[Records from a data source]
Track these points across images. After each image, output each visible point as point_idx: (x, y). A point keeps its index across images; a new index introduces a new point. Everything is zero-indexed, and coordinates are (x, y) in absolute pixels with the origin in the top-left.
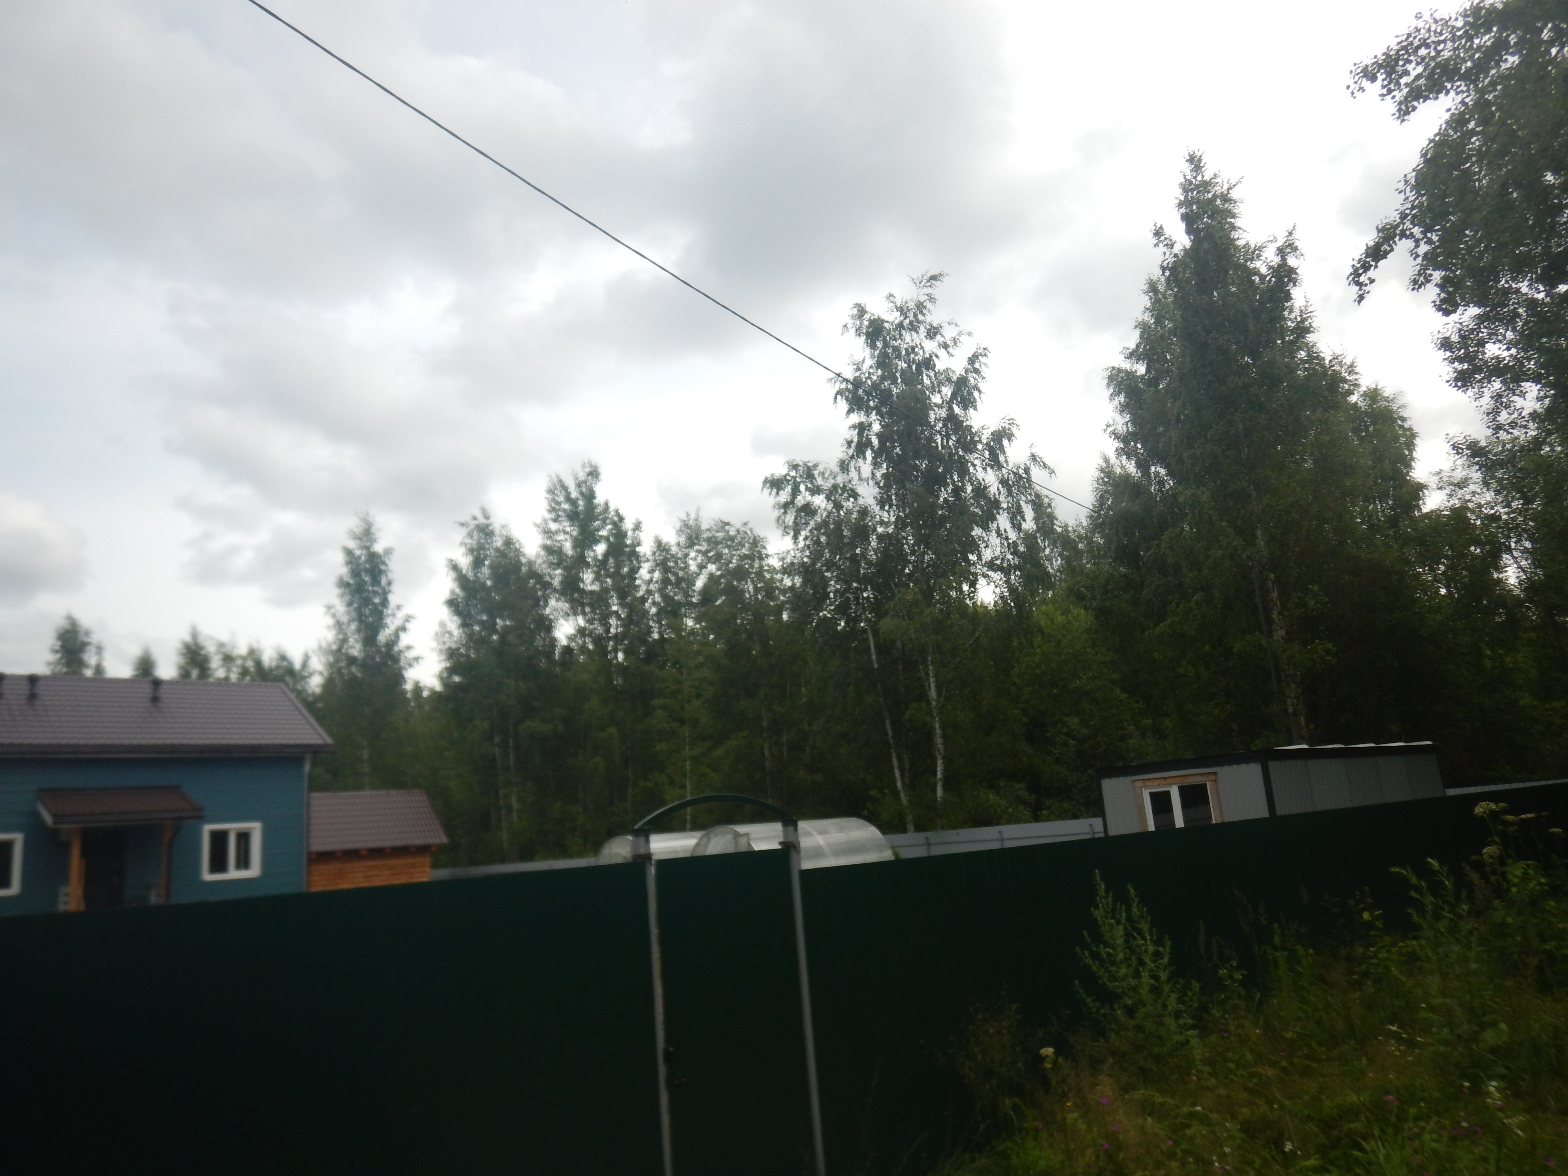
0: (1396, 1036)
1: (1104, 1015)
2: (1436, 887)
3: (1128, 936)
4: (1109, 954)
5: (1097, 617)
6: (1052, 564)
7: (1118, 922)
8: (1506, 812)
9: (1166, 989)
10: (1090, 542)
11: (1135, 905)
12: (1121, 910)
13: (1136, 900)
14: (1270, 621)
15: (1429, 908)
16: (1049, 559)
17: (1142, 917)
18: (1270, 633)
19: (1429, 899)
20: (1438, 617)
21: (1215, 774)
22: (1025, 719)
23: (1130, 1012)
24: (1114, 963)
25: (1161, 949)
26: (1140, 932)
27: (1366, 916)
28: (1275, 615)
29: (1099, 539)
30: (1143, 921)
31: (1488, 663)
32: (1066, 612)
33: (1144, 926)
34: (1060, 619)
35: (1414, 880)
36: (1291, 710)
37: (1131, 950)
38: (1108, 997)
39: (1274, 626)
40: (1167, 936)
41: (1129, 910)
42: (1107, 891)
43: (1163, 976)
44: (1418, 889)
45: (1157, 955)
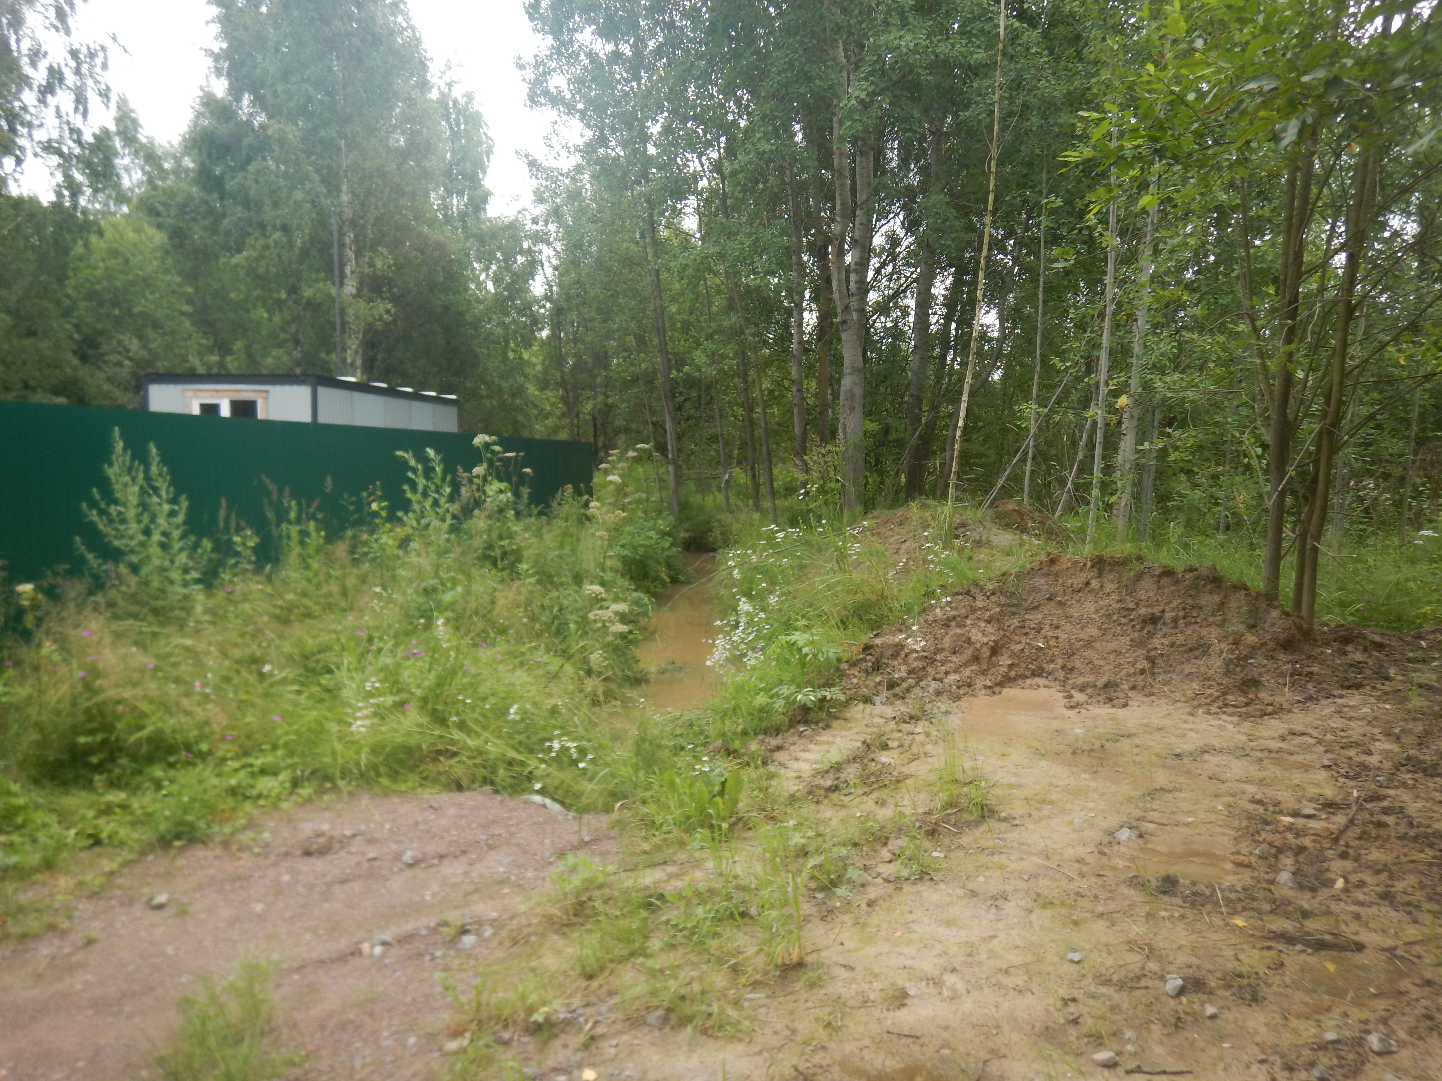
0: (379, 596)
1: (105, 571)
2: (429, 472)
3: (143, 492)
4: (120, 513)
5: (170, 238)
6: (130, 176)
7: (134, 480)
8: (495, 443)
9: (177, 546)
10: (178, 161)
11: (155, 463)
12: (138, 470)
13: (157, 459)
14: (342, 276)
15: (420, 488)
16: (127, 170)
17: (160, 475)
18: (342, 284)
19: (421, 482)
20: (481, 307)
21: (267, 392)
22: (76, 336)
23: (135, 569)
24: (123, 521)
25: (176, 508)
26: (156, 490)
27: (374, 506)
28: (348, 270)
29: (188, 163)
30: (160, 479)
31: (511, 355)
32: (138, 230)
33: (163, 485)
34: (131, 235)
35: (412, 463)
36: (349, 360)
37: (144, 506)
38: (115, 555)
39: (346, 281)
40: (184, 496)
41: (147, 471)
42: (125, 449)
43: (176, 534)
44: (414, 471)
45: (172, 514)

---

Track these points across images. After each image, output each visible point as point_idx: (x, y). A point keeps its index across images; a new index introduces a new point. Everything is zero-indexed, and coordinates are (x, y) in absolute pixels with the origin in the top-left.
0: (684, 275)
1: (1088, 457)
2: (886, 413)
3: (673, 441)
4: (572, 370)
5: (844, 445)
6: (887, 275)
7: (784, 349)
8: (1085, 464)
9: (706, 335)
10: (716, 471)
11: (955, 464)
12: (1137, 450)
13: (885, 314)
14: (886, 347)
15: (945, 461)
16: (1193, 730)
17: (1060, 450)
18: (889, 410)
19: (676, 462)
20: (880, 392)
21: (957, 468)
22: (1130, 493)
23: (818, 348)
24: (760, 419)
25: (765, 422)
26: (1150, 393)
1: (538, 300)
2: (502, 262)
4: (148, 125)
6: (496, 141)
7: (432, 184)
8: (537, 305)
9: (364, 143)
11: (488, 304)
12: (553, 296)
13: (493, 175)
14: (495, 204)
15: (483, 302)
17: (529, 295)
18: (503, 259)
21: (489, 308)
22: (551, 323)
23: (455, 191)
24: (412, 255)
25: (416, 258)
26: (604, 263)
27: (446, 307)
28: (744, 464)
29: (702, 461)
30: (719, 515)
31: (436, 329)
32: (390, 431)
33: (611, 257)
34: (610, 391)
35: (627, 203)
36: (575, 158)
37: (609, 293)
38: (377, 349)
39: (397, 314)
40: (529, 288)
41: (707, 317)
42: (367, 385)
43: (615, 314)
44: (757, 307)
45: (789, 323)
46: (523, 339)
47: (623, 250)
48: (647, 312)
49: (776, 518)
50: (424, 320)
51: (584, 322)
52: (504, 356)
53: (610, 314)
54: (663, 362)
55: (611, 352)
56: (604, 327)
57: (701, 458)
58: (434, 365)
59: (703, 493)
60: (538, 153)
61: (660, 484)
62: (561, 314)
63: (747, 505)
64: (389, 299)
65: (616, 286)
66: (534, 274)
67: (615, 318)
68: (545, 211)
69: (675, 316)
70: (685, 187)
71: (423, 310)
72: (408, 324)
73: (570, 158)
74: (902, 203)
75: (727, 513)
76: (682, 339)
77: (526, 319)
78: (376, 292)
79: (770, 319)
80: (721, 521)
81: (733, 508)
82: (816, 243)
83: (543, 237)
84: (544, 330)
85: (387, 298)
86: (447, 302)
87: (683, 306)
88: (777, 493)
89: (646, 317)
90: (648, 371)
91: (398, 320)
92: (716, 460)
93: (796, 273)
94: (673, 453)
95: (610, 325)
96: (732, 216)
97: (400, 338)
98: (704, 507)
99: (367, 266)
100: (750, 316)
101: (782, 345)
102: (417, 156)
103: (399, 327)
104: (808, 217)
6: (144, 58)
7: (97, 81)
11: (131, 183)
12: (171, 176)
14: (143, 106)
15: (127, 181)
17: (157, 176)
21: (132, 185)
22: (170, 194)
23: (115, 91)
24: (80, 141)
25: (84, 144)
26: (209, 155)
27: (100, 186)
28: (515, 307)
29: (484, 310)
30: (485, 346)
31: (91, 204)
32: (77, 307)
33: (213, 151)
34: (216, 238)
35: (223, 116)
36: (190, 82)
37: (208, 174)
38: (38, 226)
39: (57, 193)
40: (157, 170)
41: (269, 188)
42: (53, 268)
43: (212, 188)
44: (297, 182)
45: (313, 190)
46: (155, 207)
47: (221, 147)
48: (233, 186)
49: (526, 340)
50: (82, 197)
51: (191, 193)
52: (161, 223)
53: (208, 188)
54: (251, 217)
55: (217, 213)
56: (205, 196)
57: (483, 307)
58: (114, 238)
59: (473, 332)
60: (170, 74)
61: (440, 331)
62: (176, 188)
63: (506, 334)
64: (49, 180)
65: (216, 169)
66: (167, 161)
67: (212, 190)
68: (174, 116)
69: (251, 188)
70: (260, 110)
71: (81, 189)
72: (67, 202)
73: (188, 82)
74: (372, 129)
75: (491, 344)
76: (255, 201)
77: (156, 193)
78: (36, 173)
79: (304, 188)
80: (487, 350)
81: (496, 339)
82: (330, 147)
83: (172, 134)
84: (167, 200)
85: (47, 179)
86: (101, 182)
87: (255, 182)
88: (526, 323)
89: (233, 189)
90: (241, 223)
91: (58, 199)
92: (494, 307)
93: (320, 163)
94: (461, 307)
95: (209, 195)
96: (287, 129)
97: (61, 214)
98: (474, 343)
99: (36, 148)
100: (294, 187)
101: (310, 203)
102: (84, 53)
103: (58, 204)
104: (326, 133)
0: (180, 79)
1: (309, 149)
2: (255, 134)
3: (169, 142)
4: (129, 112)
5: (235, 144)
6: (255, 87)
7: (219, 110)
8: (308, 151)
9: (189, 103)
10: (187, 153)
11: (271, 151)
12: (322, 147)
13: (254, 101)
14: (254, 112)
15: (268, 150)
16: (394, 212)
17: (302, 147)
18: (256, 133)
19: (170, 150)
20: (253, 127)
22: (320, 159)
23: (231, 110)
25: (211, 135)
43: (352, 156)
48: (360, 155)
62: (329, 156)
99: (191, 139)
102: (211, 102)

=== Task ===
Taking the entries above, write out exactly the lines starting with the line containing "95: (610, 325)" and going on through the line containing "103: (399, 327)", both included, and nothing else.

=== Expected answer ===
95: (610, 325)
96: (732, 216)
97: (400, 338)
98: (704, 507)
99: (367, 266)
100: (750, 316)
101: (782, 345)
102: (417, 156)
103: (399, 327)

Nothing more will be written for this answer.